(Required work) Output the data below line for line, exactly, up to and including the line where "банком у Приват24." appears.

(Collected data)

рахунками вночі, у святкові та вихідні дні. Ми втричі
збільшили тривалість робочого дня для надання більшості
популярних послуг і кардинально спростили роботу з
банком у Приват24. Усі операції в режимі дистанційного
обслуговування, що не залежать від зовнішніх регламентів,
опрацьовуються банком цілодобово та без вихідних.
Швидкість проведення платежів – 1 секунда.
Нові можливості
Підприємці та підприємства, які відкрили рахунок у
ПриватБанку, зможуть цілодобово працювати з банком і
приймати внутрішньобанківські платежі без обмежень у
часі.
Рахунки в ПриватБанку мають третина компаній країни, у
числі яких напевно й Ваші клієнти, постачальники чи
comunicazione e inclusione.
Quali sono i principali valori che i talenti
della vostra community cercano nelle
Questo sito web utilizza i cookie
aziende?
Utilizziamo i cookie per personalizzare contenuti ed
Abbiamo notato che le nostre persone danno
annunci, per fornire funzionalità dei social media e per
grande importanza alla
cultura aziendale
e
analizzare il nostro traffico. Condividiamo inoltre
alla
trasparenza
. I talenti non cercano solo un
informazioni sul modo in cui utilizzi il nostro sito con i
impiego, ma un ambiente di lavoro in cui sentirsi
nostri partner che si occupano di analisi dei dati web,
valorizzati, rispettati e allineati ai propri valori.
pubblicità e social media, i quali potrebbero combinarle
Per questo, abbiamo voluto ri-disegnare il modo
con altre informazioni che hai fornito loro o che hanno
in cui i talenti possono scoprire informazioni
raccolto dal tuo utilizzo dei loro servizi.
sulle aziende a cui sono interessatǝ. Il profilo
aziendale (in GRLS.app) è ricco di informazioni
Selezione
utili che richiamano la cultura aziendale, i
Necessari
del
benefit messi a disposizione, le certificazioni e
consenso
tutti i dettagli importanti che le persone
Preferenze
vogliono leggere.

(Answer space)
рахунками вночі, у святкові та вихідні дні. Ми втричі
збільшили тривалість робочого дня для надання більшості
популярних послуг і кардинально спростили роботу з
банком у Приват24. Усі операції в режимі дистанційного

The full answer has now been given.